A first thing to note, simply historically speaking, is that imperial powers like the Ottomans always favored creating multi-ethnic territories, both in order to avoid any ethnic separatism, and to provide the regime with a way to politically pivot various parties against each other in a specific territory. As such, it is no coincidence that both the Middle East and the Balkans are so ethnically diverse, and have consequently had significant problems accommodating the democratic nation state.

My central point here, however, is that we should note that in an imperial or authoritarian political condition ethnicity is of very limited political relevance.  After all, in such a condition there simply exists no politically feasible notion of national sovereignty for a majority population (much less sovereignty on a democratic basis). As such, in Ottoman times it didn’t really matter if in Syria you inhabited a Shi’ite area in a predominantly Sunni territory. You were not going to have political sovereignty anyway, and neither were your Sunni neighbors.

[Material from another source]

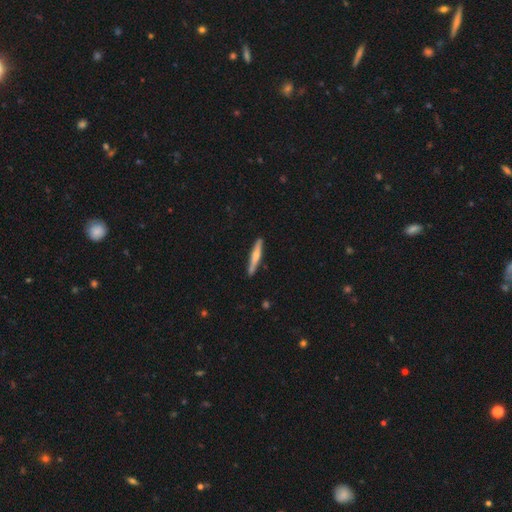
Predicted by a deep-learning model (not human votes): A smooth galaxy with no disk features (51%) that is cigar-shaped (94%). Merging: none (89%).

It is in this way that today’s ethno-religious strife in the Middle East should have been foreseen from the very introduction of democratic reform.

Since 2010 (or even since Iraq), suddenly populations around the Middle East have faced the paramount relevance of the ethnic composition of their ancestral territories: how many Sunnis are there, how many Shi’ites? Who will be enfranchised should elections be held, and who will face political subjugation? In this regard it is also no coincidence that many post-Ottoman states have historically had an avowedly secular authoritarian bent (or were even led by a small minority which depends on a unified state for survival, such as in Syria). After all, only by staunchly denying ethnic majoritarianism in favor of the trans-ethnic national character could these post-Ottoman states keep at bay the highly flammable cauldron of sectarian strife. (Indeed, in this regard we should not be surprised that since the Ottomans Middle East political culture has drifted from pan-Arabism to Arab social-nationalism to religious sectarianism today).

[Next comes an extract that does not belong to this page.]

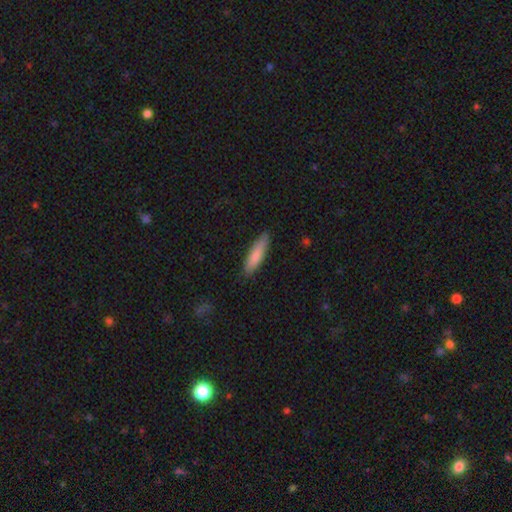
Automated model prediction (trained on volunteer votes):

In this way, I think that far from seeing the sectarian character of today’s Middle Eastern developments as exculpating Obama’s policies, they constitute a indictment of his swift embrace of the Arab Spring. I have argued before that it is unclear to me to what extent the Tahrir protests really reflected a consensus Egyptian demand for democracy, or were rather inspired by the same global Occupy-style rallies that have occurred eve in democratic states.

But in any case, Obama should have realized that (as was the case in Iraq) the multi-ethnic character of the Middle East provides a certain grounds for secular authoritarianism. After all, to suggest a majoritarian democratic future for such territories inevitably and predictably leads to ethnic consolidation, efforts at ethnic cleansing, and dissolution of the apparatus of state.


3 thoughts on ““Combining the Thirty Years War and the French Revolution”

  1. “(Yes, I know Egypt and Tunisia were not part of the Ottoman Empire, …”

    Uh … except when both of them were?

    • In a nominal sense, yes. 19th century Egypt and Tunisia can hardly be considered loyal subjects of the Sublime Porte. Muhammed Ali reigned in Egypt and the Maghreb had begun to slip from the grip of the Sultan even earlier.